14.1. Each party shall protect the Confidential Information of the other party against unauthorised disclosure by using the same degree of care as it takes to preserve and safeguard its own confidential information of a similar nature, being at least a reasonable degree of care.

14.2 Confidential Information may be disclosed by the receiving party to its employees, affiliates and professional advisers, provided that the recipient is bound in writing to maintain the confidentiality of the Confidential Information received.

14.3 The obligations set out in this Clause 14 shall not apply to Confidential Information which the receiving party can demonstrate:
(a) is or has become publicly known other than through breach of this Clause 14; or
(b) was in possession of the receiving party prior to disclosure by the other party; or
(c) was received by the receiving party from an independent third party who has full right of disclosure; or
(d) [was independently developed by the receiving party; or]
(e) was required to be disclosed by a governmental authority, stock exchange or regulatory body, provided that the party subject to such requirement to disclose gives the other party prompt written notice of the requirement.

14.4 The obligations of confidentiality in this Clause 14 shall not be affected by the expiry or termination of this agreement.

14.5 [This Clause 14 supersedes the terms of the Non-Disclosure Agreement between the Supplier and the Customer dated [DATE], which is hereby terminated.]

Assignment

15.1 Neither party may assign or transfer any of its rights or obligations under this agreement without the prior written consent of the other party, such consent not to be unreasonably withheld or delayed.

Entire Agreement

16.1 This agreement constitutes the entire agreement between the parties and supersedes and extinguishes all previous agreements, promises, assurances, warranties, representations and understandings between them, whether written or oral, relating to its subject matter.

16.2 Each party agrees that it shall have no remedies in respect of any statement, representation, assurance or warranty (whether made innocently or negligently) that is not set out in this agreement. Each party agrees that it shall have no claim for innocent or negligent misrepresentation or negligent misstatement based on any statement in this agreement.

Third Party Rights

17.1 [Unless it expressly states otherwise,] this agreement does not give rise to rights under the Contracts (Rights of Third Parties) Act 1999 to enforce any term of this agreement.

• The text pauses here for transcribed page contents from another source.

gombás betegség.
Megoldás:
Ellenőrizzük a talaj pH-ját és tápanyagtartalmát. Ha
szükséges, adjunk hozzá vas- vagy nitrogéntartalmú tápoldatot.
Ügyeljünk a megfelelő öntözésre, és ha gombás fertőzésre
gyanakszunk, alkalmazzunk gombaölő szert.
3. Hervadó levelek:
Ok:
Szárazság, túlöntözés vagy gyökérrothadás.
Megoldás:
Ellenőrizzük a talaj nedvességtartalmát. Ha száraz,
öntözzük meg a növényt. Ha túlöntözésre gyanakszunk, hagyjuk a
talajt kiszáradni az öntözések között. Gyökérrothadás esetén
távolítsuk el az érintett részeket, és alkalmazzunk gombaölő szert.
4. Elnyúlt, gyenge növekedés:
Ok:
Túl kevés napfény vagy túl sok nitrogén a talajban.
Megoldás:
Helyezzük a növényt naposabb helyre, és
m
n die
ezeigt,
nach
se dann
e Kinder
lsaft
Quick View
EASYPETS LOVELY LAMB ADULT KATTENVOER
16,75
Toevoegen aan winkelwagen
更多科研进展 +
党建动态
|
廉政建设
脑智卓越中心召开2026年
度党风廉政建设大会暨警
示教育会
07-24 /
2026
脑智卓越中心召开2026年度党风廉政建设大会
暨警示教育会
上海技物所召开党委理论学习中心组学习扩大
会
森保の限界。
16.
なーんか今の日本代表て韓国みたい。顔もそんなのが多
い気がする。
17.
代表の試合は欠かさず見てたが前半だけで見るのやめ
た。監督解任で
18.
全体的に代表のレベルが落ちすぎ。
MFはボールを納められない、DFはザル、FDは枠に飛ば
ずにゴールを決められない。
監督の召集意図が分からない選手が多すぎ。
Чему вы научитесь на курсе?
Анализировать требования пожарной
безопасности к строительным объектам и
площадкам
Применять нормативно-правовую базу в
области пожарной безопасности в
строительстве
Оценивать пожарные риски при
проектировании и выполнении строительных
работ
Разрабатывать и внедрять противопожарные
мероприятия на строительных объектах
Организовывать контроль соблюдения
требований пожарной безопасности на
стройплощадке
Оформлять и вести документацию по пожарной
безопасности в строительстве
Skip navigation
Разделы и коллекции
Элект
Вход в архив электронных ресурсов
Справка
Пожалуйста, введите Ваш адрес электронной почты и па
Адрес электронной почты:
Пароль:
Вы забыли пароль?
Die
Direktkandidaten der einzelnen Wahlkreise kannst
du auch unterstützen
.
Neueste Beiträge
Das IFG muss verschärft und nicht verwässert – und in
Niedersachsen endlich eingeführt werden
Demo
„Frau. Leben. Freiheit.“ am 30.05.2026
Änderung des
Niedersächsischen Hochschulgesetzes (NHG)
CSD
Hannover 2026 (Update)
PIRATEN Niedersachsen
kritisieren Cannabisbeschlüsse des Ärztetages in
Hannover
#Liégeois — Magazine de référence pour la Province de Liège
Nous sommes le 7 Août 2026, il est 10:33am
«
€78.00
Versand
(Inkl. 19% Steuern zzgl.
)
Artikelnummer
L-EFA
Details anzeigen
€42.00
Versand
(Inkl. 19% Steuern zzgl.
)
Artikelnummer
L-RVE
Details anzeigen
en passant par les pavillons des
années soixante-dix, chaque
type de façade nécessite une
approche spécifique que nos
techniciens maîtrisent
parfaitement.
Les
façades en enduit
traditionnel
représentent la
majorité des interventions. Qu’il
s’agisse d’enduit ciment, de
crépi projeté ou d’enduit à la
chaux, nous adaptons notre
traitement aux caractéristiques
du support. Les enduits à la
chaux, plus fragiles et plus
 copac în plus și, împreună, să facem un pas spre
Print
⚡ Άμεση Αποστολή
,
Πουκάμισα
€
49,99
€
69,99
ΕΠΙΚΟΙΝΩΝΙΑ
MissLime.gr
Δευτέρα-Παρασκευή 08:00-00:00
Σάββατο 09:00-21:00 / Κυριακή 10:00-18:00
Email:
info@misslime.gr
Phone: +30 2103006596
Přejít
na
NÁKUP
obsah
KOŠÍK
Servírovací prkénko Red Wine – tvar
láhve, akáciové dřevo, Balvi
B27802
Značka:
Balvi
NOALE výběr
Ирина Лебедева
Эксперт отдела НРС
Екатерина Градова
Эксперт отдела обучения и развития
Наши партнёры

17.2 [The rights of the parties to rescind or vary this agreement are not subject to the consent of any other person.]

Variation

18.1 No variation of this agreement shall be effective unless it is in writing and signed by the parties (or their authorised representatives).

Waiver

19.1 No failure or delay by a party to exercise any right or remedy provided under this agreement or by law shall constitute a waiver of that or any other right or remedy, nor shall it prevent or restrict the further exercise of that or any other right or remedy. No single or partial exercise of such right or remedy shall prevent or restrict the further exercise of that or any other right or remedy.

Rights and Remedies

20.1 Except as expressly provided in this agreement, the rights and remedies provided under this agreement are in addition to, and not exclusive of, any rights or remedies provided by law.

Governing Law

21.1 This agreement and any dispute or claim (including non-contractual disputes or claims) arising out of or in connection with it or its subject matter or formation shall be governed by and construed in accordance with the law of England and Wales.

Jurisdiction

22.1 Each party irrevocably agrees that the courts of England and Wales shall have exclusive jurisdiction to settle any dispute or claim (including non-contractual disputes or claims) arising out of or in connection with this agreement or its subject matter or formation.